## Stated problem A
Update the Persuis biography from "Louis-Luc Loiseau de" to "him to resign.", changing "choirmaster" to "chorus master".
## Stated problem B
List every profession that the first sentence of the Persuis biography assigns to him.
## Stated problem C
Proceed with the biography of Persuis, picking up after its final sentence.

-------- Passage to read

Louis-Luc Loiseau de Persuis (4 July 1769 – 20 December 1819) was a French violinist, conductor, choirmaster, teacher, composer, and theatre director.

After commencing his studies of music in his hometown of Metz, Persuis moved to Paris in 1787, and entered the orchestra of the Opéra in 1793. His entire career was within this institution; he became choirmaster in 1803, then conductor in 1810, replacing Jean-Baptiste Rey. He simultaneously worked in administrative rôles, as manager, musical inspector-general (1816), stage manager (1817), then chief director from 3 September 1817 until 13 November 1819, on which date illness forced him to resign.

Persuis composed ballets, operas, and opéras comiques. His greatest success was Le triomphe de Trajan (1807), written in collaboration with Le Sueur. From 1810 to 1815, Persuis was the most performed composer at the Opéra, with 157 performances, largely due to Trajan. His opéras comiques found favour at the Théâtre Favart. He also adapted others' works, for example the oratorio Les Croisés (Die Befreyung von Jerusalem, 1813) by Maximilian Stadler.

----------------
-------- Listed records

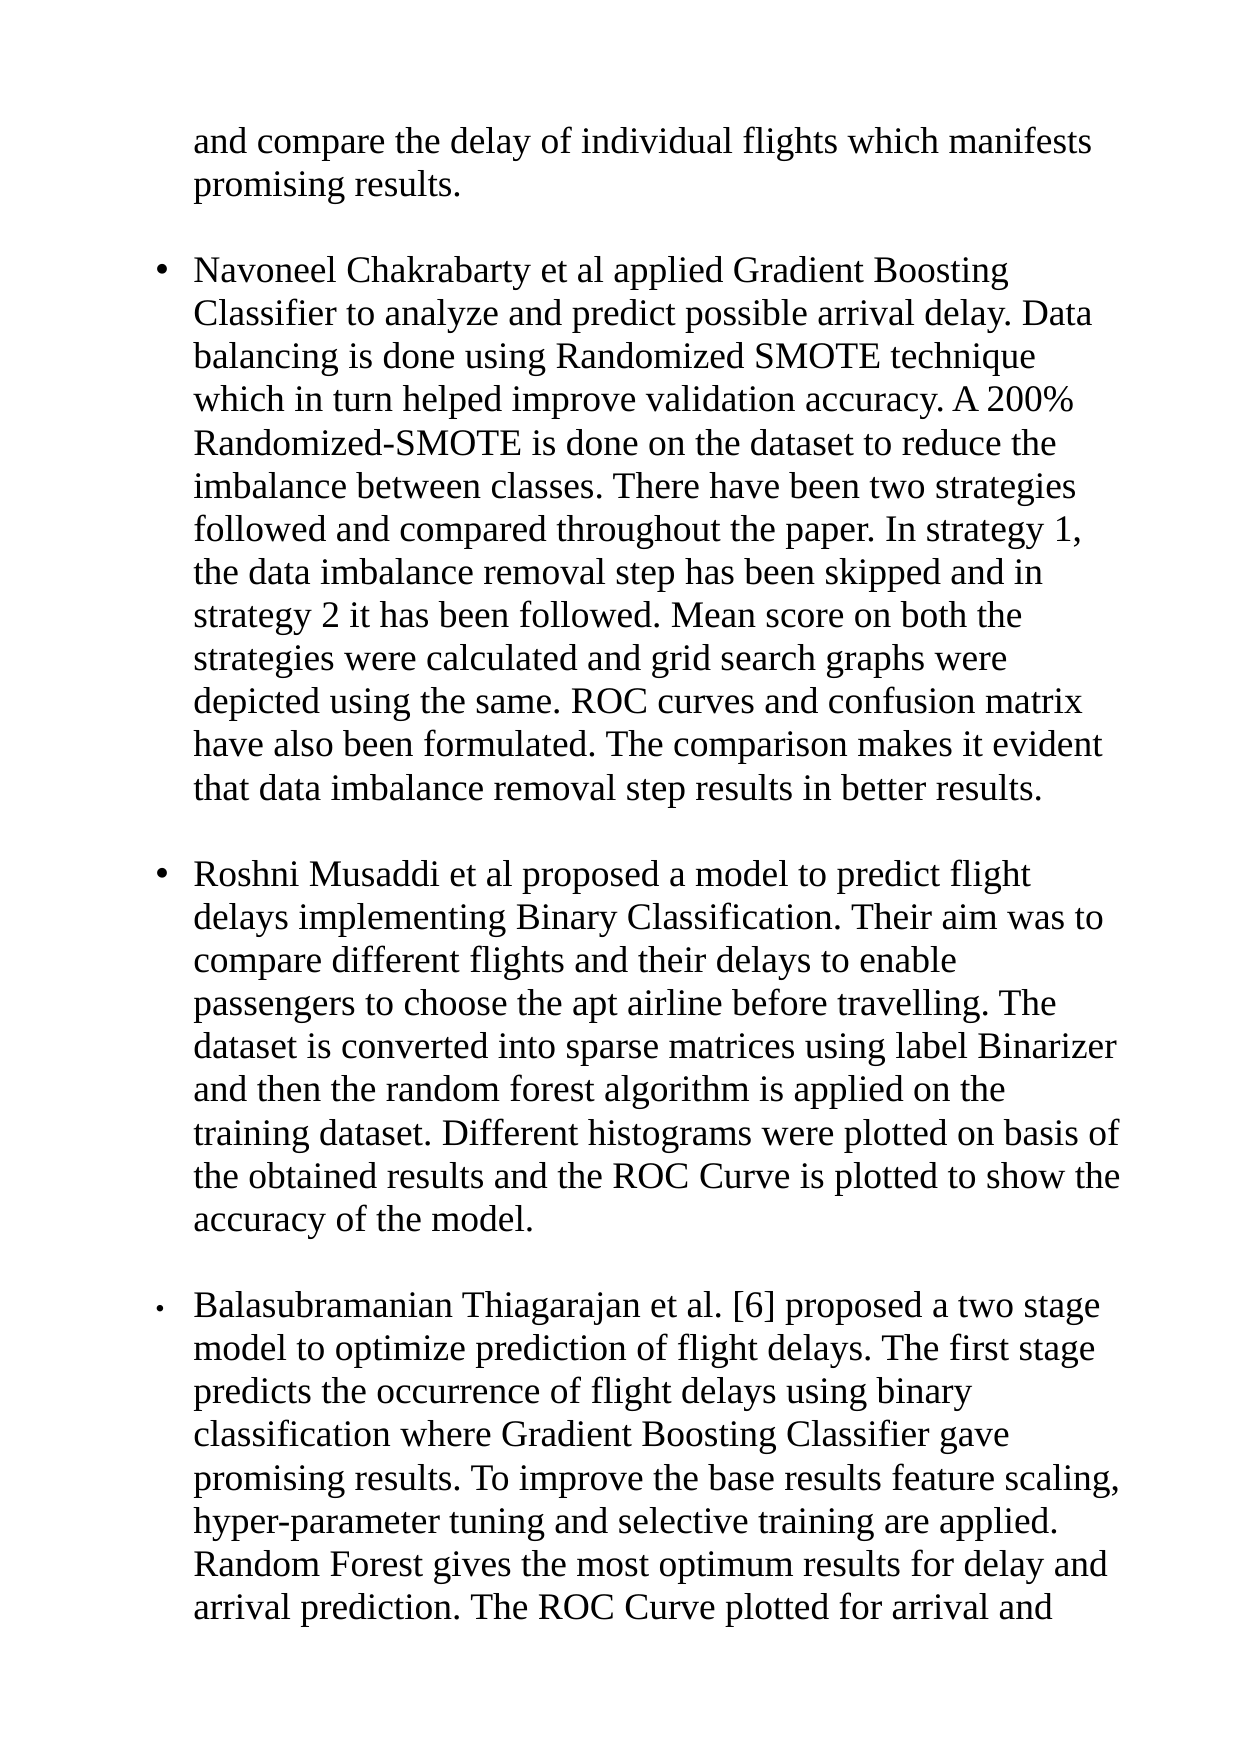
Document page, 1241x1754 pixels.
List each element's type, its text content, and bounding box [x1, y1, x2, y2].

list Roshni Musaddi et al proposed a model to predict flight delays implementing Binary Classification. Their aim was to compare different flights and their delays to enable passengers to choose the apt airline before travelling. The dataset is converted into sparse matrices using label Binarizer and then the random forest algorithm is applied on the training dataset. Different histograms were plotted on basis of the obtained results and the ROC Curve is plotted to show the accuracy of the model. [156, 851, 1122, 1239]
list Balasubramanian Thiagarajan et al. [6] proposed a two stage model to optimize prediction of flight delays. The first stage predicts the occurrence of flight delays using binary classification where Gradient Boosting Classifier gave promising results. To improve the base results feature scaling, hyper-parameter tuning and selective training are applied. Random Forest gives the most optimum results for delay and arrival prediction. The ROC Curve plotted for arrival and [156, 1282, 1122, 1627]
list Navoneel Chakrabarty et al applied Gradient Boosting Classifier to analyze and predict possible arrival delay. Data balancing is done using Randomized SMOTE technique which in turn helped improve validation accuracy. A 200% Randomized-SMOTE is done on the dataset to reduce the imbalance between classes. There have been two strategies followed and compared throughout the paper. In strategy 1, the data imbalance removal step has been skipped and in strategy 2 it has been followed. Mean score on both the strategies were calculated and grid search graphs were depicted using the same. ROC curves and confusion matrix have also been formulated. The comparison makes it evident that data imbalance removal step results in better results. [156, 247, 1122, 808]
list and compare the delay of individual flights which manifests promising results. [156, 118, 1122, 204]
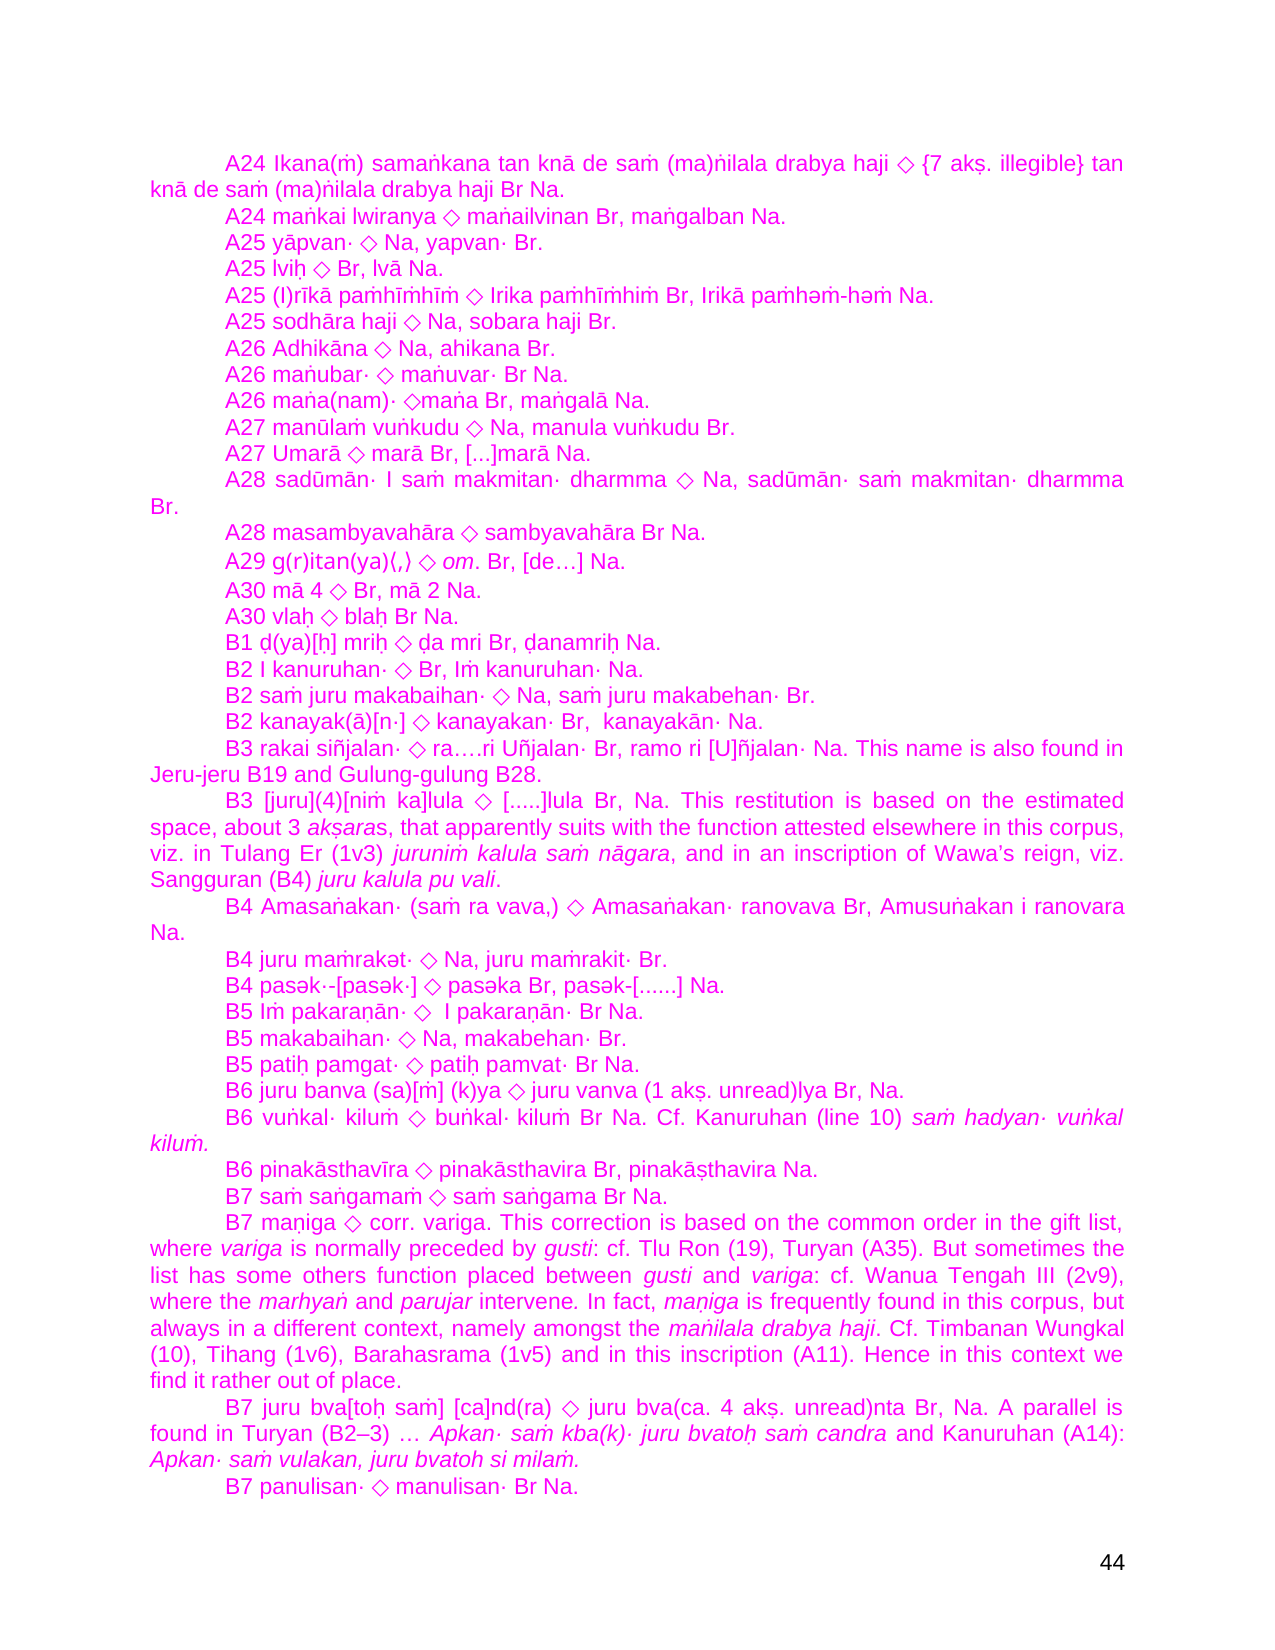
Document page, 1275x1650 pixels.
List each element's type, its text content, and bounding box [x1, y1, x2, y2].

----------------

## Task output A
Louis-Luc Loiseau de Persuis (4 July 1769 – 20 December 1819) was a French violinist, conductor, chorus master, teacher, composer, and theatre director.

After commencing his studies of music in his hometown of Metz, Persuis moved to Paris in 1787, and entered the orchestra of the Opéra in 1793. His entire career was within this institution; he became chorus master in 1803, then conductor in 1810, replacing Jean-Baptiste Rey. He simultaneously worked in administrative rôles, as manager, musical inspector-general (1816), stage manager (1817), then chief director from 3 September 1817 until 13 November 1819, on which date illness forced him to resign.

## Task output B
violinist, conductor, choirmaster, teacher, composer, theatre director

## Task output C
Persuis taught singing at the Conservatoire de Paris until 1802. His name was proposed for a singing school at the Opéra, but the school was not established, although he continued to teach choristers informally.

He died in Paris.

Works for the stage

References 
Notes

Sources
 Chaillou, David (2004). Napoléon et l'Opéra, .
 Fauquet, Joël-Marie (2003). Dictionnaire de la musique en France au XIXe siècle, p. 958.
 Gourret , Jean (1984). Ces hommes qui ont fait l’Opéra, pp. 111–112.
 Mongrédien, Jean; Quetin, Laurine (2001). "Persuis, Louis-Luc Loiseau de" in Sadie 2001.
 Sadie, Stanley, editor; John Tyrell; executive editor (2001). The New Grove Dictionary of Music and Musicians, 2nd edition. London: Macmillan.  (hardcover).  (eBook).
 Schreyvogel, Joseph; Glossy, Karl, editor (1903). Josef Schreyvogels Tagebücher, 1810-1823, vol. 2 (in German). Berlin: Gesellschaft für Theatergeschichte. View at Google Books.

External links 
 Works and performances at CESAR
 Notice d'autorité personne for Persuis at BnF

1769 births
1819 deaths
Musicians from Metz
19th-century French composers
French opera composers
French male composers
French conductors (music)
French male conductors (music)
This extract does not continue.